Eisner’s Foes Aren’t Appeased

If The Walt Disney Co. CEO Michael Eisner thought his decision to resign after his contract expires in 2006 would take some of the pressure off him and his management team, then he was mistaken.

Former Disney Co. director Roy Disney threatened to launch a proxy fight for a new slate of company directors unless the board finds a replacement for Eisner before his contract ends in 2006.

Roy Disney, a vocal opponent of Eisner since he was ousted from the Disney board last year after reaching mandatory retirement age, wrote a letter to the Disney board last Monday, outlining his terms.

Roy Disney owns about 17 million Disney shares, making him No. 18 shareholder in the company. He is the nephew of the late Disney founder Walt Disney.


Disney and his long-time financial adviser and fellow dissident shareholder Stanley Gold launched an effort at the company’s annual meeting in Philadelphia last March to withhold votes for Eisner’s election to the board of directors.

While Eisner won that election, he agreed to relinquish his chairman title and received an unprecedented vote of no confidence, as 45% of shareholders withheld their votes.

Eisner announced on Sept. 10 that he would resign when his contract expires on Sept. 30, 2006.

In a letter to the board written with Gold, Roy Disney said that while Eisner’s resignation has put the board in a difficult position, it would be “intolerable for Michael Eisner to continue to hold the company hostage for two more years.”
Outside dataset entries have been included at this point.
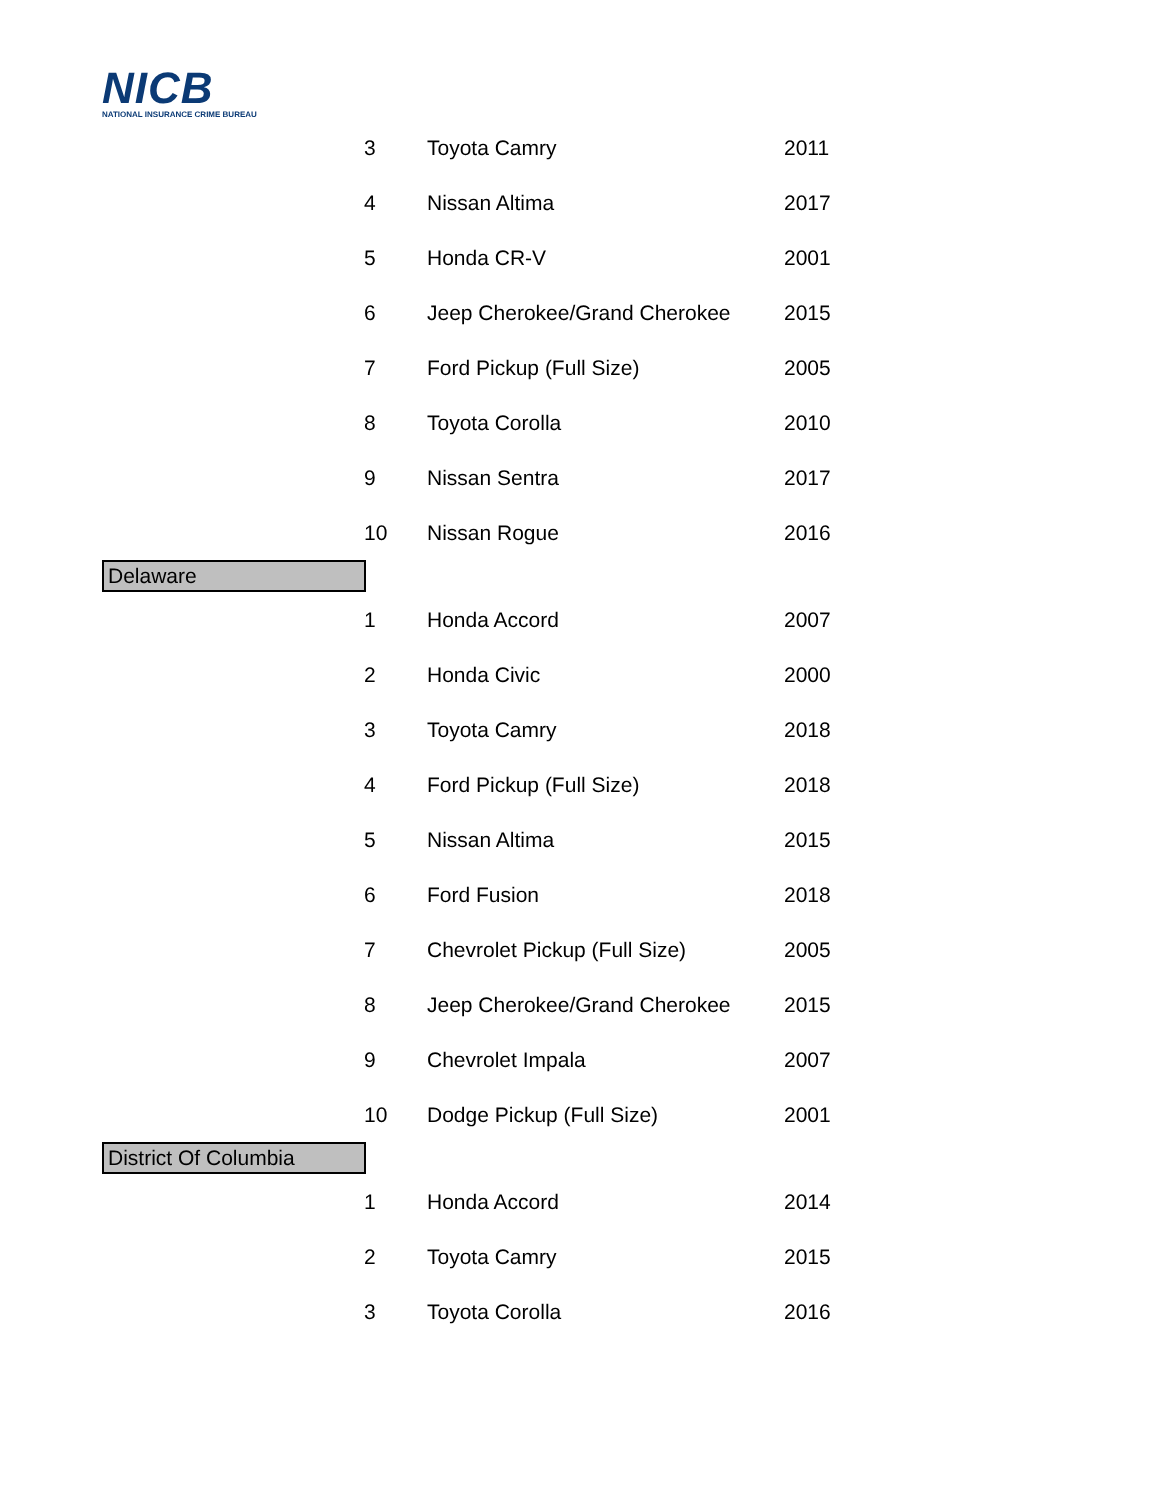NICB
NATIONAL INSURANCE CRIME BUREAU
| 3 | Toyota Camry | 2011 |
| 4 | Nissan Altima | 2017 |
| 5 | Honda CR-V | 2001 |
| 6 | Jeep Cherokee/Grand Cherokee | 2015 |
| 7 | Ford Pickup (Full Size) | 2005 |
| 8 | Toyota Corolla | 2010 |
| 9 | Nissan Sentra | 2017 |
| 10 | Nissan Rogue | 2016 |
| Delaware | | |
| 1 | Honda Accord | 2007 |
| 2 | Honda Civic | 2000 |
| 3 | Toyota Camry | 2018 |
| 4 | Ford Pickup (Full Size) | 2018 |
| 5 | Nissan Altima | 2015 |
| 6 | Ford Fusion | 2018 |
| 7 | Chevrolet Pickup (Full Size) | 2005 |
| 8 | Jeep Cherokee/Grand Cherokee | 2015 |
| 9 | Chevrolet Impala | 2007 |
| 10 | Dodge Pickup (Full Size) | 2001 |
| District Of Columbia | | |
| 1 | Honda Accord | 2014 |
| 2 | Toyota Camry | 2015 |
| 3 | Toyota Corolla | 2016 |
The letter also objected to the possibility that Eisner could still continue as chairman of Disney after retirement, and objected to his hand-picked successor for the job, current Disney president Robert Iger.

“In other words, his [Eisner’s] 'succession plan’ is for a company led by Michael Eisner and his obedient lieutenant, Bob Iger, to be handed over to … Michael Eisner and Bob Iger,” the letter stated.

Disney asked the board to immediately begin a search for Eisner’s successor using an independent executive-recruiting firm, and to concurrently announce that Eisner will retire as CEO and a member of the board of directors at the conclusion of that search.


The letter stated that if that course of action is not taken, Roy Disney and Gold will “oppose with unrelenting vigor directors who continue to support drift, delay and decay. Should the board not take the actions proposed … we intend to take our case directly to our fellow stockholders and propose an alternate slate of directors committed to moving the company forward aggressively.”

Roy Disney wasn’t alone in his displeasure. On Sept. 10, the California Public Employees Retirement System, one of the largest holders of Disney shares, issued a statement that Eisner’s “continued presence on the board would prevent the company from the clean break that is needed to restore investor confidence.”

Disney spokesman John Spelich did not return a call for comment.